_Written problem_
Continue the humorous post about the Great Gatsby trailer, starting right after its last sentence.

_Passage shown_
______

After careful research, Posh determines that the new Baz Luhrmann movie should actually be called Why Isn't This My Life?.

A Highly Scientific Analysis of the Great Gatsby Trailer

I've been a huge Baz Lurhmann fan since I saw Strictly Ballroom and wished I could change my name to Tina Sparkle. I swooned over Romeo & Juliet, I cried my eyes out during Moulin Rouge, and yes, I even liked Australia, mostly because Hugh Jackman really knows how to put on a gun show. I'm telling you this so you know that I was already totally spazzing about his upcoming adaptation of The Great Gatsby.

And then, you guys, I saw the trailer. And my eyeballs were drenched in glitter and my liver cried out for all of those cocktails and my brain screamed to be invited to those parties and the near-lethal levels of my excitement and jealousy threatened to rip me in two. I almost lost consciousness, is what I'm saying.

Such an extreme (and potentially deadly) reaction must be investigated in the most meticulous manner possible. Thankfully, we here at FYA have science on our side! Let's begin our analysis by viewing the trailer itself.

Unfortunately, the subject has now contaminated our lab with a tremendous amount of envy, which will make it difficult to conduct this research in an unbiased manner. But we shall prevail! Because we are professionals!

______

_Excerpted records_
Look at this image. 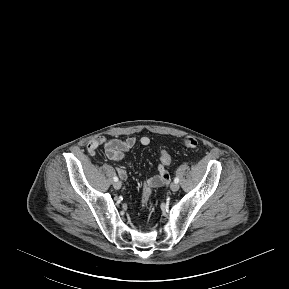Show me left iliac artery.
<instances>
[{
	"label": "left iliac artery",
	"mask_w": 289,
	"mask_h": 289,
	"mask_svg": "<svg viewBox=\"0 0 289 289\" xmlns=\"http://www.w3.org/2000/svg\"><path fill=\"white\" fill-rule=\"evenodd\" d=\"M174 182H175V183H178V182H179V178H178V177H175V178H174Z\"/></svg>",
	"instance_id": "1"
}]
</instances>
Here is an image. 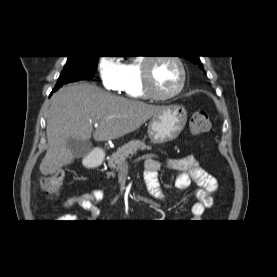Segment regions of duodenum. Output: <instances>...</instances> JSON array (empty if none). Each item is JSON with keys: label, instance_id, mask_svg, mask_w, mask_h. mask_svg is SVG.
Here are the masks:
<instances>
[{"label": "duodenum", "instance_id": "duodenum-1", "mask_svg": "<svg viewBox=\"0 0 277 277\" xmlns=\"http://www.w3.org/2000/svg\"><path fill=\"white\" fill-rule=\"evenodd\" d=\"M104 160V154L99 150L91 151L85 158L84 165L88 169L98 168Z\"/></svg>", "mask_w": 277, "mask_h": 277}]
</instances>
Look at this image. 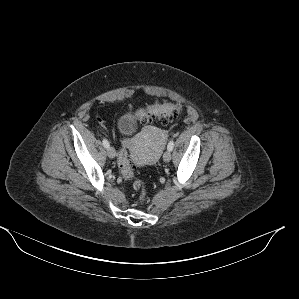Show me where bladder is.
Segmentation results:
<instances>
[{
	"mask_svg": "<svg viewBox=\"0 0 299 299\" xmlns=\"http://www.w3.org/2000/svg\"><path fill=\"white\" fill-rule=\"evenodd\" d=\"M119 133L124 137L134 135L136 131V122L131 115L124 113L118 119Z\"/></svg>",
	"mask_w": 299,
	"mask_h": 299,
	"instance_id": "bladder-1",
	"label": "bladder"
}]
</instances>
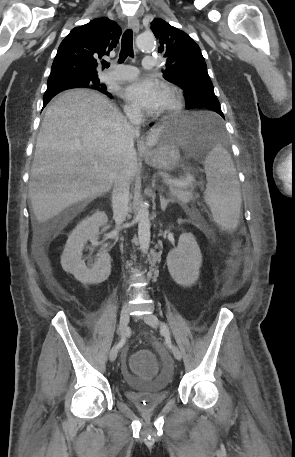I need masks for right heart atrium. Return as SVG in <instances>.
I'll return each mask as SVG.
<instances>
[{
  "label": "right heart atrium",
  "mask_w": 295,
  "mask_h": 457,
  "mask_svg": "<svg viewBox=\"0 0 295 457\" xmlns=\"http://www.w3.org/2000/svg\"><path fill=\"white\" fill-rule=\"evenodd\" d=\"M126 113L130 116V117H134V118H138L141 116V112L139 109H137L136 107L134 106H131V105H127L126 106Z\"/></svg>",
  "instance_id": "right-heart-atrium-1"
}]
</instances>
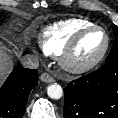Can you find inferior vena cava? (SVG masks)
<instances>
[{
  "instance_id": "602c4592",
  "label": "inferior vena cava",
  "mask_w": 118,
  "mask_h": 118,
  "mask_svg": "<svg viewBox=\"0 0 118 118\" xmlns=\"http://www.w3.org/2000/svg\"><path fill=\"white\" fill-rule=\"evenodd\" d=\"M21 63L25 68L37 69L39 67V59L33 54L23 56L21 58Z\"/></svg>"
}]
</instances>
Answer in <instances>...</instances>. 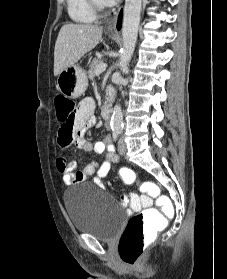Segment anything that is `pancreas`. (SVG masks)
<instances>
[{
	"instance_id": "cf45deb5",
	"label": "pancreas",
	"mask_w": 227,
	"mask_h": 279,
	"mask_svg": "<svg viewBox=\"0 0 227 279\" xmlns=\"http://www.w3.org/2000/svg\"><path fill=\"white\" fill-rule=\"evenodd\" d=\"M102 64H104V61L102 59H94L92 61V63L89 66V70H88V77L90 79H94V77L96 75V69Z\"/></svg>"
}]
</instances>
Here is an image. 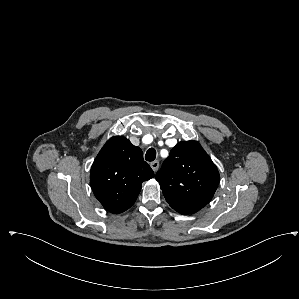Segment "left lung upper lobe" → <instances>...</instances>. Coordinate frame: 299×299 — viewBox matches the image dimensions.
Here are the masks:
<instances>
[{"label":"left lung upper lobe","mask_w":299,"mask_h":299,"mask_svg":"<svg viewBox=\"0 0 299 299\" xmlns=\"http://www.w3.org/2000/svg\"><path fill=\"white\" fill-rule=\"evenodd\" d=\"M169 205L192 214L212 199L220 180L217 167L196 141L179 142L156 175Z\"/></svg>","instance_id":"5c2ea615"}]
</instances>
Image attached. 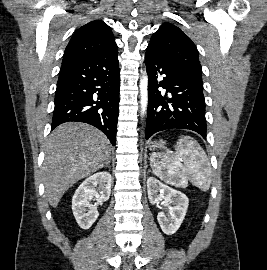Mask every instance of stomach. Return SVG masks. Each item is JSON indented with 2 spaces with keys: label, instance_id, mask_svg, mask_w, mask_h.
<instances>
[{
  "label": "stomach",
  "instance_id": "0dacf381",
  "mask_svg": "<svg viewBox=\"0 0 267 270\" xmlns=\"http://www.w3.org/2000/svg\"><path fill=\"white\" fill-rule=\"evenodd\" d=\"M164 146H165V142H164V141L151 142V143L149 144V149H150V150L163 149Z\"/></svg>",
  "mask_w": 267,
  "mask_h": 270
}]
</instances>
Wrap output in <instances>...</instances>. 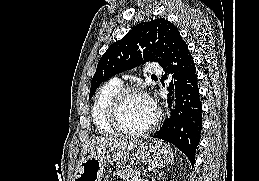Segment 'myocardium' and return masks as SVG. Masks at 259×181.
I'll return each mask as SVG.
<instances>
[{
  "label": "myocardium",
  "mask_w": 259,
  "mask_h": 181,
  "mask_svg": "<svg viewBox=\"0 0 259 181\" xmlns=\"http://www.w3.org/2000/svg\"><path fill=\"white\" fill-rule=\"evenodd\" d=\"M136 95L142 96V97L148 99L149 101H151V99L149 98L147 93L144 90H142L141 88L125 87V88H121L118 91V93L114 96V98L111 102V105H110V109H109L110 122H111L112 126L115 128V130L118 133H120L126 137H131V138L141 137V136H144V135L150 133L151 131H153L156 128V126L158 125V123L160 121V112L158 109L155 108L154 119L145 128L133 131V130H129L123 126L122 121H121V113H122L123 106L129 97L136 96Z\"/></svg>",
  "instance_id": "f54148a6"
}]
</instances>
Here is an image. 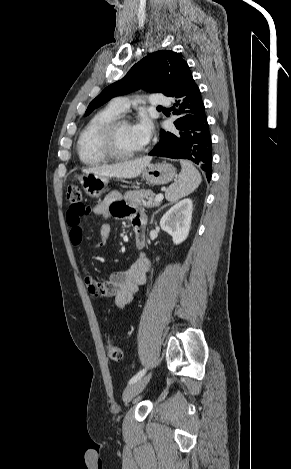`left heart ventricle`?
Listing matches in <instances>:
<instances>
[{
    "mask_svg": "<svg viewBox=\"0 0 291 469\" xmlns=\"http://www.w3.org/2000/svg\"><path fill=\"white\" fill-rule=\"evenodd\" d=\"M116 147L121 152H132L144 147L133 131L131 124L121 125L116 132Z\"/></svg>",
    "mask_w": 291,
    "mask_h": 469,
    "instance_id": "b2bd125f",
    "label": "left heart ventricle"
}]
</instances>
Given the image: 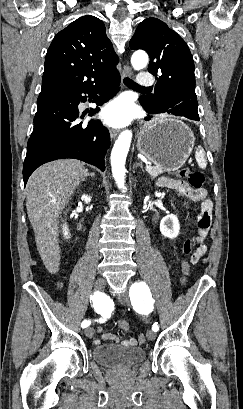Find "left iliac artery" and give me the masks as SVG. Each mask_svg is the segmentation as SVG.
<instances>
[{
  "mask_svg": "<svg viewBox=\"0 0 243 409\" xmlns=\"http://www.w3.org/2000/svg\"><path fill=\"white\" fill-rule=\"evenodd\" d=\"M149 292L148 286L144 282L134 283L130 289V299L132 301L133 306L135 309L138 307L137 302L147 301L153 304L147 296ZM152 300V299H151ZM152 330L157 332L159 330V326L157 323H154L152 326Z\"/></svg>",
  "mask_w": 243,
  "mask_h": 409,
  "instance_id": "44dca946",
  "label": "left iliac artery"
}]
</instances>
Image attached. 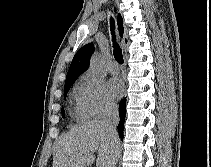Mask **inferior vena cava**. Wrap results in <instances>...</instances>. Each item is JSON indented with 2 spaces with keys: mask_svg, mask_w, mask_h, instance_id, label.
<instances>
[{
  "mask_svg": "<svg viewBox=\"0 0 211 167\" xmlns=\"http://www.w3.org/2000/svg\"><path fill=\"white\" fill-rule=\"evenodd\" d=\"M102 123L107 129V131L110 133L112 140L115 142L119 141V137L116 130V127L119 123V113L118 107L115 104L109 103L107 105L105 117Z\"/></svg>",
  "mask_w": 211,
  "mask_h": 167,
  "instance_id": "602c4592",
  "label": "inferior vena cava"
}]
</instances>
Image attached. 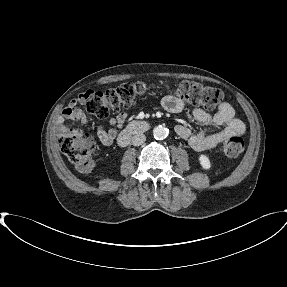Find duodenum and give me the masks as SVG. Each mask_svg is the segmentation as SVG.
Listing matches in <instances>:
<instances>
[{"label": "duodenum", "instance_id": "obj_1", "mask_svg": "<svg viewBox=\"0 0 287 287\" xmlns=\"http://www.w3.org/2000/svg\"><path fill=\"white\" fill-rule=\"evenodd\" d=\"M149 129V123L143 120H133L119 134L118 142L124 146L129 143L133 135L141 134Z\"/></svg>", "mask_w": 287, "mask_h": 287}]
</instances>
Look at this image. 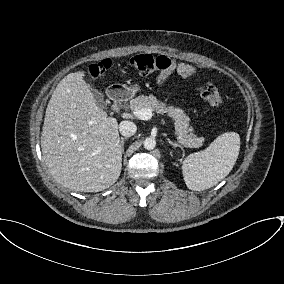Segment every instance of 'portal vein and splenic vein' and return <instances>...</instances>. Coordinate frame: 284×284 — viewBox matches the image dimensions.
Here are the masks:
<instances>
[{"label": "portal vein and splenic vein", "instance_id": "portal-vein-and-splenic-vein-1", "mask_svg": "<svg viewBox=\"0 0 284 284\" xmlns=\"http://www.w3.org/2000/svg\"><path fill=\"white\" fill-rule=\"evenodd\" d=\"M133 114L140 120H149L154 116V113L151 109H135L133 110ZM162 122L165 123V121L162 119Z\"/></svg>", "mask_w": 284, "mask_h": 284}]
</instances>
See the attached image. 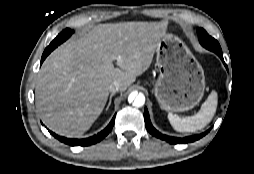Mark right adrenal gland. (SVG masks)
I'll return each mask as SVG.
<instances>
[{"label":"right adrenal gland","instance_id":"obj_1","mask_svg":"<svg viewBox=\"0 0 254 174\" xmlns=\"http://www.w3.org/2000/svg\"><path fill=\"white\" fill-rule=\"evenodd\" d=\"M114 96V93H111L110 97H109V102L108 105L106 107V111L109 109L110 105H111V101H112V97Z\"/></svg>","mask_w":254,"mask_h":174}]
</instances>
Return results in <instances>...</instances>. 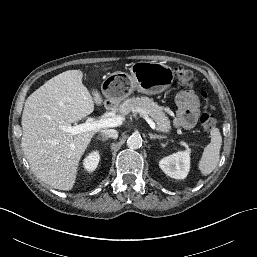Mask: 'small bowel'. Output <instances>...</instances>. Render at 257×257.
Here are the masks:
<instances>
[{
	"mask_svg": "<svg viewBox=\"0 0 257 257\" xmlns=\"http://www.w3.org/2000/svg\"><path fill=\"white\" fill-rule=\"evenodd\" d=\"M178 106L174 125L185 129L192 128L199 114V100L192 90H183L176 97Z\"/></svg>",
	"mask_w": 257,
	"mask_h": 257,
	"instance_id": "1",
	"label": "small bowel"
}]
</instances>
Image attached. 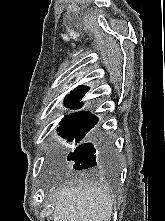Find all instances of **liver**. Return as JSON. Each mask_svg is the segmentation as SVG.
Masks as SVG:
<instances>
[{
  "label": "liver",
  "instance_id": "liver-1",
  "mask_svg": "<svg viewBox=\"0 0 165 221\" xmlns=\"http://www.w3.org/2000/svg\"><path fill=\"white\" fill-rule=\"evenodd\" d=\"M53 221H110L112 198L103 186L75 181L55 192Z\"/></svg>",
  "mask_w": 165,
  "mask_h": 221
}]
</instances>
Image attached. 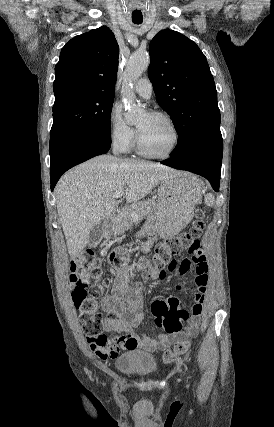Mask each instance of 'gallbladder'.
Instances as JSON below:
<instances>
[{
  "instance_id": "1",
  "label": "gallbladder",
  "mask_w": 274,
  "mask_h": 427,
  "mask_svg": "<svg viewBox=\"0 0 274 427\" xmlns=\"http://www.w3.org/2000/svg\"><path fill=\"white\" fill-rule=\"evenodd\" d=\"M103 231H104L103 221H100L98 225H95V227H92L89 235V241H88V245H90V247H96V245H98L99 241H101L102 239Z\"/></svg>"
}]
</instances>
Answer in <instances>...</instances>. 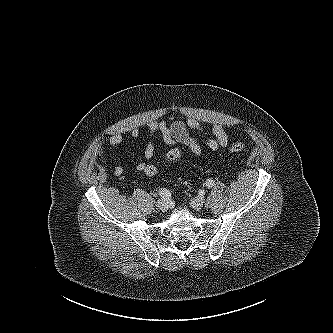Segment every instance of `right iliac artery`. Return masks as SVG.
Returning <instances> with one entry per match:
<instances>
[{
    "mask_svg": "<svg viewBox=\"0 0 333 333\" xmlns=\"http://www.w3.org/2000/svg\"><path fill=\"white\" fill-rule=\"evenodd\" d=\"M160 196L163 199L169 200L171 198V193L167 189L163 188L160 190Z\"/></svg>",
    "mask_w": 333,
    "mask_h": 333,
    "instance_id": "82829eb1",
    "label": "right iliac artery"
}]
</instances>
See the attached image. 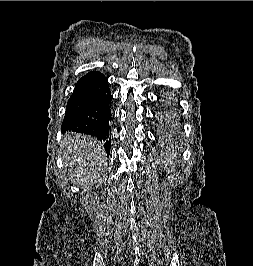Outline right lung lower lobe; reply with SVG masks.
I'll list each match as a JSON object with an SVG mask.
<instances>
[{"mask_svg": "<svg viewBox=\"0 0 253 266\" xmlns=\"http://www.w3.org/2000/svg\"><path fill=\"white\" fill-rule=\"evenodd\" d=\"M111 91L107 78L91 71L76 83L66 106L62 132L73 131L96 137L110 153Z\"/></svg>", "mask_w": 253, "mask_h": 266, "instance_id": "1", "label": "right lung lower lobe"}]
</instances>
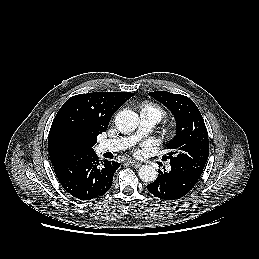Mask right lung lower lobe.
<instances>
[{
  "label": "right lung lower lobe",
  "instance_id": "1",
  "mask_svg": "<svg viewBox=\"0 0 259 259\" xmlns=\"http://www.w3.org/2000/svg\"><path fill=\"white\" fill-rule=\"evenodd\" d=\"M98 160L95 152L68 156L52 163L62 187L80 200H90L106 193L120 164Z\"/></svg>",
  "mask_w": 259,
  "mask_h": 259
}]
</instances>
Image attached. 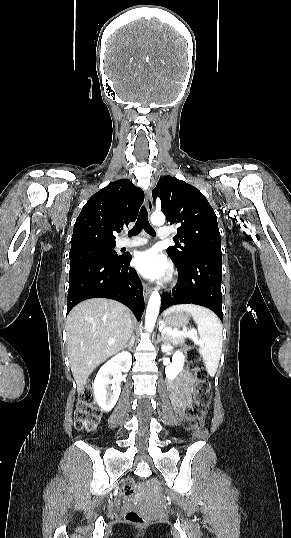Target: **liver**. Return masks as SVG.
<instances>
[{"instance_id": "liver-1", "label": "liver", "mask_w": 291, "mask_h": 538, "mask_svg": "<svg viewBox=\"0 0 291 538\" xmlns=\"http://www.w3.org/2000/svg\"><path fill=\"white\" fill-rule=\"evenodd\" d=\"M66 332L71 371L81 393L93 370L128 342L132 332L130 310L114 300H86L69 313Z\"/></svg>"}]
</instances>
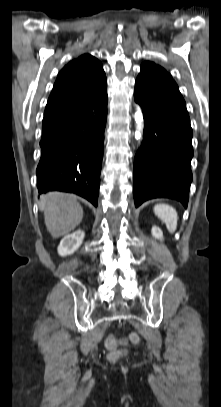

______

_Reply_
If FYA ever took a road trip, I'd like to think it would look like this.

WANT.

Wow. Thanks, trailer. You just ruined regular pool parties for me FOREVER.

I wish my college career counselor had told me that dressing up and holding champagne at parties was an option because I WOULD BE SO GOOD AT IT.

My first thought during this scene: SO MANY MARTINIS.

My second thought: If we ever build an FYA HQ, it will be an exact replica of this room, minus the old man. The lady can stick around if she loans me that dress.

The only thing I don't envy about this film is Leo's face.

WANT.

WANT.

WANT.

Hey Breaking Dawn trailer, remember that close up of Bella's wedding hair comb? You know, the one you wanted to merchandise and sell to tons of Twihards? Well, SUCK ON THIS.

A HUGE BOTTLE OF MOET? Oh trailer, YOU SHOULDN'T HAVE.*

*Ok, you definitely should have.

After careful study, I conclude my investigation with the following finding:

BEING RICH IS AWESOME.

And I am totally seeing this movie. Like a million times.

Fellow scientists, what say you?

Posh Deluxe's photo About the Author: Sarah lives in Austin, TX, where she programs films at the Alamo Drafthouse. Sarah enjoys fancy cocktails, dance parties and anything that sparkles (except vampires).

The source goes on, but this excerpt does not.